Havia uns tempos em que nos apresentavamos no técnico como vindo do "edifício lá do fundo", pois já que lá também está a matemática, ser de Física vindo de um daqueles departamentos até acabava por parecer cool. Hoje resta-nos o desespero, quando nos fazem a pergunta, de improvisar depressa uma forma de desviar a conversa para a reprodução assistida dos caracóis gigantes nas Galápagos; de facto, ser de Física tornou-se oficialmente a pior forma de geekismo conhecida, pior até que ser matemático, provavelmente porque eles acharam a forma de introduzir raparigas no departamento deles sem ter que criar um curso que as vá roubar a medicina. Os de letras, curiosos sempre na forma como se desenrolam as vidas dessas estranhas e misteriosas criaturas científicas, decerto gostariam de poder ter a oportunidade de conhecer um dia na pele do nerd de Física. Assim começa:
O Zé 'Pi-à-Quarta' (alcunha que lhe foi dada pelos outros como ele, pois quando chegou ao curso sabia os 298 primeiros dígitos do Pi elevado à quarta) acorda de manhã com o despertador a tocar às 6h48 - no seu referencial próprio -, levanta-se, dá uma volta à casa, lava os dentes e repara numa coisa curiosa no telemóvel; regressa então assim à cama pois afinal é domingo e ele esqueceu-se pela segunda vez neste fim-de-semana de desligar o despertador. Durante o caminho de volta para a cama não pensa em como foi parvo mas procura perceber como é que o despertador pode tocar a horas diferentes em dias diferentes sem violar a uniformidade fundamental do tempo e a periodicidade de Poincaré dos sistemas clássicos. Reza para que a violação de CP seja provada para que ele possa passar a mudar a hora do despertador sem sentir que está a fazer algo de cosmicamente errado.

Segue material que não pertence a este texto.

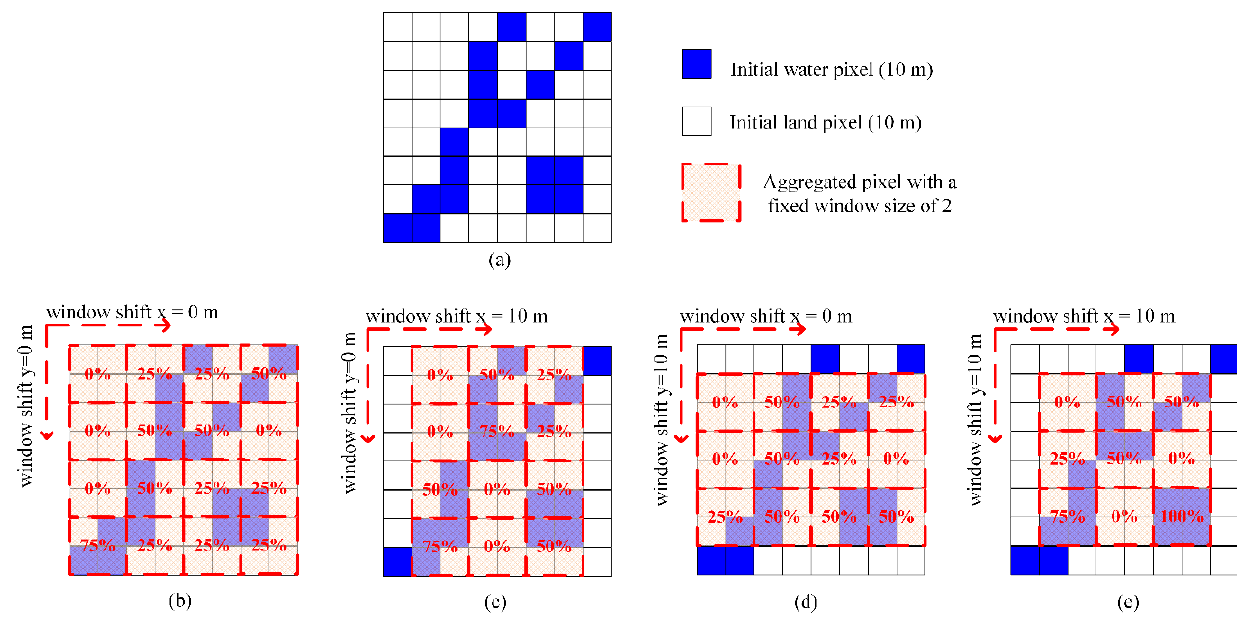
Figure 5. Flowchart of producing aggregated surface water fractions from the initial surface water map from OTSU segmentation with different window shifts (using window size = 2 as an example). ( a ) Initial binary surface water map and ( b – e ) generating aggregated surface water fractions from the initial surface water map with multiple (i.e., all possible) window shifts in the x- and y-directions. forest (RF) model,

No dia seguinte acorda à uma da tarde.
Ao chegar à faculdade decide espontâneamente faltar á aula de Mecânica Quântica VI e juntamente com os seus 3 colegas de ano e juntam-se ao professor que está na esplanada a apanhar sol. Durante a sua conversa definem o que é uma conversa de merda, quantos segundos de silêncio tem de haver entre cada frase para que esta seja uma frase de merda e ainda aplicam o formalismo lagrangeano às forças que levam todas as ideias que surgem para regiões de discussão censuráveis, encontrando leis de conservação, aproximações a grandes distânicias e verificações experimentais possíveis; são capazes ainda de arranjar uma analogia com a física do corpo negro. Entretanto fizeram uma estatística sobre a beleza das gajas que viram passar e mostraram a todos os seus colegas de curso para verem como elas são poucas.
Isto é o que as pessoas pensam. Na realidade, os físicos nunca faltam às aulas e a sua vivência social é integralmente feita na biblioteca. Os físicos são pessoas sérias, pois cabe-lhes a eles explicar o universo e deles depende também o futuro da tecnologia.
Claro que um físico não resolve uma equação em palco diante de milhões de fãs histéricos durante um festival de verão, mas compensa atravessando alegremente as portas de vidro fechadas, esperando por várias horas que o almoço aqueça quando ele está a aquecer o bico do fogão errado ou quando consegue fazer 18 piadas diferentes sobre unidades de energia. Os físicos não são nem geeks nem nerds. São simplesmente "diferentes".